Recast all of the items below as a Markdown table with two columns, Row and Edit. Put a row number in the first column and the line in the second, and leave out any blank lines.

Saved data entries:
☆ ☆ ☆

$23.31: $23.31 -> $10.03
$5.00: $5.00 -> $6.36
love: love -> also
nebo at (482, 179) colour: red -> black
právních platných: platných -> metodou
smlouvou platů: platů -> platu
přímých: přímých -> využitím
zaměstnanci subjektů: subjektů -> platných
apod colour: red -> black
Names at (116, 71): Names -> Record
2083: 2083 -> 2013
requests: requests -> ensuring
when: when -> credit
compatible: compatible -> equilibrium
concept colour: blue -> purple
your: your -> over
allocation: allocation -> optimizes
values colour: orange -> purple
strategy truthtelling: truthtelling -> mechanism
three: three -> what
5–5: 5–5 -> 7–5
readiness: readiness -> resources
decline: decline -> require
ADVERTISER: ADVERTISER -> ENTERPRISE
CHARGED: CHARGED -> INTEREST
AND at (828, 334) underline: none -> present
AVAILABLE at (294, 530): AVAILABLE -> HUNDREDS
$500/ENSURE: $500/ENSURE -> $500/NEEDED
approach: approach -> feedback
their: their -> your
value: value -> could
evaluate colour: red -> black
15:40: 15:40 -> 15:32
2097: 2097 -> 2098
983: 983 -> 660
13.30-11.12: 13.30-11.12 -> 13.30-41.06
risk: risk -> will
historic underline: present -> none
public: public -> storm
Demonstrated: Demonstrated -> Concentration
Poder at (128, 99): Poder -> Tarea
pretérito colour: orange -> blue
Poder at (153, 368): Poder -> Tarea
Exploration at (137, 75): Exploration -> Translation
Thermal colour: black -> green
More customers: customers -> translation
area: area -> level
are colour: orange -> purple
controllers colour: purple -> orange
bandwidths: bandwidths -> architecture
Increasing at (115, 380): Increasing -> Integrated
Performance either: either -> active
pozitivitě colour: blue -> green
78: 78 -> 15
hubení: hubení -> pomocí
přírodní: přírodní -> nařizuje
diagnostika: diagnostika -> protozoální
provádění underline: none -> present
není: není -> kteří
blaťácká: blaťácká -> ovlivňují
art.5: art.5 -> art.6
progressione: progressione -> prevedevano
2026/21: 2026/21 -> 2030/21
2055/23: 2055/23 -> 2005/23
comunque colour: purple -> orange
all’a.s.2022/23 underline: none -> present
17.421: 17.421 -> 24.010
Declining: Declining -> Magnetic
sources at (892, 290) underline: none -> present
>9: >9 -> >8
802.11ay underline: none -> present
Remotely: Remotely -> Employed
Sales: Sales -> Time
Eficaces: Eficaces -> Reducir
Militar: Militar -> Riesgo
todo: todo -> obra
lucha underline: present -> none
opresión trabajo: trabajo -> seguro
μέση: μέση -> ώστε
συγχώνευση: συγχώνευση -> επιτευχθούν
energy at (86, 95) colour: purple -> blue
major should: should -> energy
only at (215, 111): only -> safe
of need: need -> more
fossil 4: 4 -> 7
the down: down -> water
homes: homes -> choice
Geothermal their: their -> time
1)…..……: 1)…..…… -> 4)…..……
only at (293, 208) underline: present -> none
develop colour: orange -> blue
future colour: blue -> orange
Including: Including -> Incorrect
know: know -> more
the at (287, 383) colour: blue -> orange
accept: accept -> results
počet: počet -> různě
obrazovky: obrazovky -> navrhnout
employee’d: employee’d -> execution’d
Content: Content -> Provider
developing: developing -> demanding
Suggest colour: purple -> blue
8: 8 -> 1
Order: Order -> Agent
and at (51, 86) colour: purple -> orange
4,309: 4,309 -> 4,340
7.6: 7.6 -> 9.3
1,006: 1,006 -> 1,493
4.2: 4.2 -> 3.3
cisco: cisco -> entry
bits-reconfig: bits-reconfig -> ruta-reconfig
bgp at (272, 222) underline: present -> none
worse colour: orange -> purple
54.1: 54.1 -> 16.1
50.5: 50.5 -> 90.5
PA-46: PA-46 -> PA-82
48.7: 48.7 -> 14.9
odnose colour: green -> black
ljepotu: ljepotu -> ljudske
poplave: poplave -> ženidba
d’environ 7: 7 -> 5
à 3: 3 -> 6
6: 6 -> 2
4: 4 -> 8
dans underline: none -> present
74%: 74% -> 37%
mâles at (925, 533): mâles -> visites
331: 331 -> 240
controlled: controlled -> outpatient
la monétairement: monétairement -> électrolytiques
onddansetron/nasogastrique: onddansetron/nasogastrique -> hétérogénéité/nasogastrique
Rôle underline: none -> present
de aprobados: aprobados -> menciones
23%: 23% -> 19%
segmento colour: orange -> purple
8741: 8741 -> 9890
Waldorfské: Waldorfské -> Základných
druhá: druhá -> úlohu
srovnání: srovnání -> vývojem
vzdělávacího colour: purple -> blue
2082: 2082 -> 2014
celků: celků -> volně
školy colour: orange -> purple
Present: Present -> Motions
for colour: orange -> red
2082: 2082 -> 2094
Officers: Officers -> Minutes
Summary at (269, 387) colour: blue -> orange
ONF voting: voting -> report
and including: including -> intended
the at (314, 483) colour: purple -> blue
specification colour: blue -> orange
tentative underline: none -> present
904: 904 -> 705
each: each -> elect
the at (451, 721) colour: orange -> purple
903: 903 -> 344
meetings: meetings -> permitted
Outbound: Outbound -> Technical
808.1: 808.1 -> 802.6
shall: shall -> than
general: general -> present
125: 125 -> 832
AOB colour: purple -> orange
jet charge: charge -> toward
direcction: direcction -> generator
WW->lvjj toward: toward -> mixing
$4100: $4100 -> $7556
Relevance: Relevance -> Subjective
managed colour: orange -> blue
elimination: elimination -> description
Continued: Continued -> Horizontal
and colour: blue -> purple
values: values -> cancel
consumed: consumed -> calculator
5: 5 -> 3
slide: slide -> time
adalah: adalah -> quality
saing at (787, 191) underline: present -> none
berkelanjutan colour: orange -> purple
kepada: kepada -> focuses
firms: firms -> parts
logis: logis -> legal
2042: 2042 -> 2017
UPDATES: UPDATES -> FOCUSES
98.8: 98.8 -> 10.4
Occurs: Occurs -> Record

☆ ☆ ☆

*REPLY*.
| Row | Edit |
|---|---|
| 1 | $23.31: $23.31 -> $10.03 |
| 2 | $5.00: $5.00 -> $6.36 |
| 3 | love: love -> also |
| 4 | nebo at (482, 179) colour: red -> black |
| 5 | právních platných: platných -> metodou |
| 6 | smlouvou platů: platů -> platu |
| 7 | přímých: přímých -> využitím |
| 8 | zaměstnanci subjektů: subjektů -> platných |
| 9 | apod colour: red -> black |
| 10 | Names at (116, 71): Names -> Record |
| 11 | 2083: 2083 -> 2013 |
| 12 | requests: requests -> ensuring |
| 13 | when: when -> credit |
| 14 | compatible: compatible -> equilibrium |
| 15 | concept colour: blue -> purple |
| 16 | your: your -> over |
| 17 | allocation: allocation -> optimizes |
| 18 | values colour: orange -> purple |
| 19 | strategy truthtelling: truthtelling -> mechanism |
| 20 | three: three -> what |
| 21 | 5–5: 5–5 -> 7–5 |
| 22 | readiness: readiness -> resources |
| 23 | decline: decline -> require |
| 24 | ADVERTISER: ADVERTISER -> ENTERPRISE |
| 25 | CHARGED: CHARGED -> INTEREST |
| 26 | AND at (828, 334) underline: none -> present |
| 27 | AVAILABLE at (294, 530): AVAILABLE -> HUNDREDS |
| 28 | $500/ENSURE: $500/ENSURE -> $500/NEEDED |
| 29 | approach: approach -> feedback |
| 30 | their: their -> your |
| 31 | value: value -> could |
| 32 | evaluate colour: red -> black |
| 33 | 15:40: 15:40 -> 15:32 |
| 34 | 2097: 2097 -> 2098 |
| 35 | 983: 983 -> 660 |
| 36 | 13.30-11.12: 13.30-11.12 -> 13.30-41.06 |
| 37 | risk: risk -> will |
| 38 | historic underline: present -> none |
| 39 | public: public -> storm |
| 40 | Demonstrated: Demonstrated -> Concentration |
| 41 | Poder at (128, 99): Poder -> Tarea |
| 42 | pretérito colour: orange -> blue |
| 43 | Poder at (153, 368): Poder -> Tarea |
| 44 | Exploration at (137, 75): Exploration -> Translation |
| 45 | Thermal colour: black -> green |
| 46 | More customers: customers -> translation |
| 47 | area: area -> level |
| 48 | are colour: orange -> purple |
| 49 | controllers colour: purple -> orange |
| 50 | bandwidths: bandwidths -> architecture |
| 51 | Increasing at (115, 380): Increasing -> Integrated |
| 52 | Performance either: either -> active |
| 53 | pozitivitě colour: blue -> green |
| 54 | 78: 78 -> 15 |
| 55 | hubení: hubení -> pomocí |
| 56 | přírodní: přírodní -> nařizuje |
| 57 | diagnostika: diagnostika -> protozoální |
| 58 | provádění underline: none -> present |
| 59 | není: není -> kteří |
| 60 | blaťácká: blaťácká -> ovlivňují |
| 61 | art.5: art.5 -> art.6 |
| 62 | progressione: progressione -> prevedevano |
| 63 | 2026/21: 2026/21 -> 2030/21 |
| 64 | 2055/23: 2055/23 -> 2005/23 |
| 65 | comunque colour: purple -> orange |
| 66 | all’a.s.2022/23 underline: none -> present |
| 67 | 17.421: 17.421 -> 24.010 |
| 68 | Declining: Declining -> Magnetic |
| 69 | sources at (892, 290) underline: none -> present |
| 70 | >9: >9 -> >8 |
| 71 | 802.11ay underline: none -> present |
| 72 | Remotely: Remotely -> Employed |
| 73 | Sales: Sales -> Time |
| 74 | Eficaces: Eficaces -> Reducir |
| 75 | Militar: Militar -> Riesgo |
| 76 | todo: todo -> obra |
| 77 | lucha underline: present -> none |
| 78 | opresión trabajo: trabajo -> seguro |
| 79 | μέση: μέση -> ώστε |
| 80 | συγχώνευση: συγχώνευση -> επιτευχθούν |
| 81 | energy at (86, 95) colour: purple -> blue |
| 82 | major should: should -> energy |
| 83 | only at (215, 111): only -> safe |
| 84 | of need: need -> more |
| 85 | fossil 4: 4 -> 7 |
| 86 | the down: down -> water |
| 87 | homes: homes -> choice |
| 88 | Geothermal their: their -> time |
| 89 | 1)…..……: 1)…..…… -> 4)…..…… |
| 90 | only at (293, 208) underline: present -> none |
| 91 | develop colour: orange -> blue |
| 92 | future colour: blue -> orange |
| 93 | Including: Including -> Incorrect |
| 94 | know: know -> more |
| 95 | the at (287, 383) colour: blue -> orange |
| 96 | accept: accept -> results |
| 97 | počet: počet -> různě |
| 98 | obrazovky: obrazovky -> navrhnout |
| 99 | employee’d: employee’d -> execution’d |
| 100 | Content: Content -> Provider |
| 101 | developing: developing -> demanding |
| 102 | Suggest colour: purple -> blue |
| 103 | 8: 8 -> 1 |
| 104 | Order: Order -> Agent |
| 105 | and at (51, 86) colour: purple -> orange |
| 106 | 4,309: 4,309 -> 4,340 |
| 107 | 7.6: 7.6 -> 9.3 |
| 108 | 1,006: 1,006 -> 1,493 |
| 109 | 4.2: 4.2 -> 3.3 |
| 110 | cisco: cisco -> entry |
| 111 | bits-reconfig: bits-reconfig -> ruta-reconfig |
| 112 | bgp at (272, 222) underline: present -> none |
| 113 | worse colour: orange -> purple |
| 114 | 54.1: 54.1 -> 16.1 |
| 115 | 50.5: 50.5 -> 90.5 |
| 116 | PA-46: PA-46 -> PA-82 |
| 117 | 48.7: 48.7 -> 14.9 |
| 118 | odnose colour: green -> black |
| 119 | ljepotu: ljepotu -> ljudske |
| 120 | poplave: poplave -> ženidba |
| 121 | d’environ 7: 7 -> 5 |
| 122 | à 3: 3 -> 6 |
| 123 | 6: 6 -> 2 |
| 124 | 4: 4 -> 8 |
| 125 | dans underline: none -> present |
| 126 | 74%: 74% -> 37% |
| 127 | mâles at (925, 533): mâles -> visites |
| 128 | 331: 331 -> 240 |
| 129 | controlled: controlled -> outpatient |
| 130 | la monétairement: monétairement -> électrolytiques |
| 131 | onddansetron/nasogastrique: onddansetron/nasogastrique -> hétérogénéité/nasogastrique |
| 132 | Rôle underline: none -> present |
| 133 | de aprobados: aprobados -> menciones |
| 134 | 23%: 23% -> 19% |
| 135 | segmento colour: orange -> purple |
| 136 | 8741: 8741 -> 9890 |
| 137 | Waldorfské: Waldorfské -> Základných |
| 138 | druhá: druhá -> úlohu |
| 139 | srovnání: srovnání -> vývojem |
| 140 | vzdělávacího colour: purple -> blue |
| 141 | 2082: 2082 -> 2014 |
| 142 | celků: celků -> volně |
| 143 | školy colour: orange -> purple |
| 144 | Present: Present -> Motions |
| 145 | for colour: orange -> red |
| 146 | 2082: 2082 -> 2094 |
| 147 | Officers: Officers -> Minutes |
| 148 | Summary at (269, 387) colour: blue -> orange |
| 149 | ONF voting: voting -> report |
| 150 | and including: including -> intended |
| 151 | the at (314, 483) colour: purple -> blue |
| 152 | specification colour: blue -> orange |
| 153 | tentative underline: none -> present |
| 154 | 904: 904 -> 705 |
| 155 | each: each -> elect |
| 156 | the at (451, 721) colour: orange -> purple |
| 157 | 903: 903 -> 344 |
| 158 | meetings: meetings -> permitted |
| 159 | Outbound: Outbound -> Technical |
| 160 | 808.1: 808.1 -> 802.6 |
| 161 | shall: shall -> than |
| 162 | general: general -> present |
| 163 | 125: 125 -> 832 |
| 164 | AOB colour: purple -> orange |
| 165 | jet charge: charge -> toward |
| 166 | direcction: direcction -> generator |
| 167 | WW->lvjj toward: toward -> mixing |
| 168 | $4100: $4100 -> $7556 |
| 169 | Relevance: Relevance -> Subjective |
| 170 | managed colour: orange -> blue |
| 171 | elimination: elimination -> description |
| 172 | Continued: Continued -> Horizontal |
| 173 | and colour: blue -> purple |
| 174 | values: values -> cancel |
| 175 | consumed: consumed -> calculator |
| 176 | 5: 5 -> 3 |
| 177 | slide: slide -> time |
| 178 | adalah: adalah -> quality |
| 179 | saing at (787, 191) underline: present -> none |
| 180 | berkelanjutan colour: orange -> purple |
| 181 | kepada: kepada -> focuses |
| 182 | firms: firms -> parts |
| 183 | logis: logis -> legal |
| 184 | 2042: 2042 -> 2017 |
| 185 | UPDATES: UPDATES -> FOCUSES |
| 186 | 98.8: 98.8 -> 10.4 |
| 187 | Occurs: Occurs -> Record |